Task item
Your copy should match the entries below exactly, apart from the images.

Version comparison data
•••
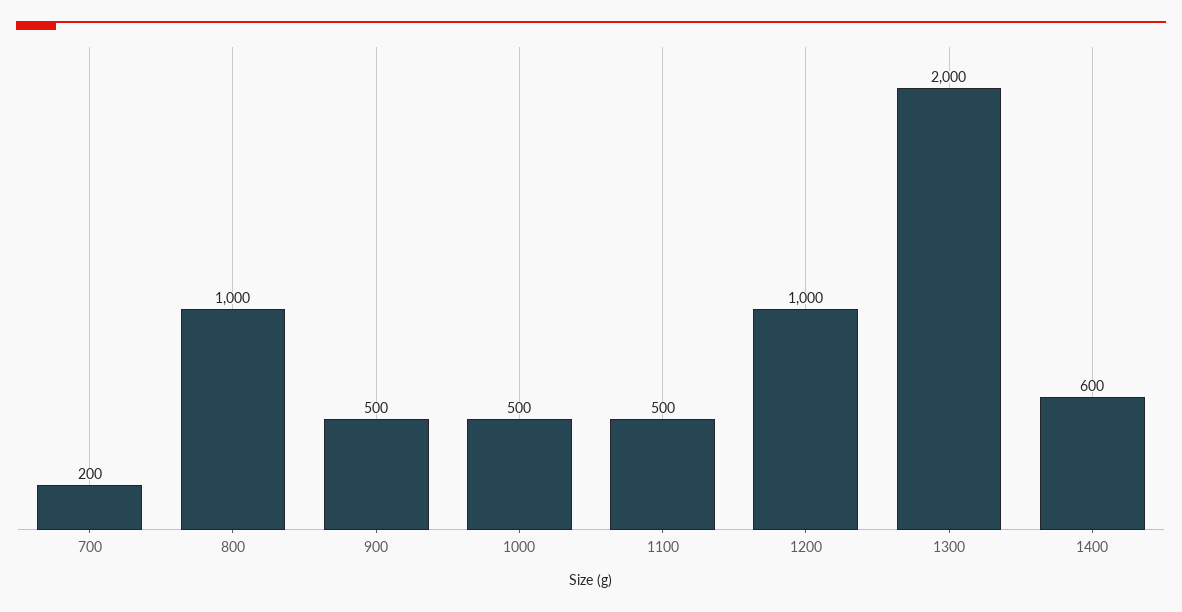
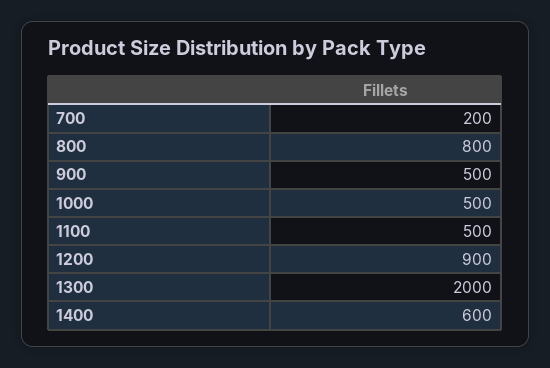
  {
    "700": 200,
-   "800": 1000,
+   "800": 800,
    "900": 500,
    "1000": 500,
    "1100": 500,
-   "1200": 1000,
+   "1200": 900,
    "1300": 2000,
    "1400": 600
  }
•••
Result below
  {
    "700": 200,
-   "800": 1000,
+   "800": 800,
    "900": 500,
    "1000": 500,
    "1100": 500,
-   "1200": 1000,
+   "1200": 900,
    "1300": 2000,
    "1400": 600
  }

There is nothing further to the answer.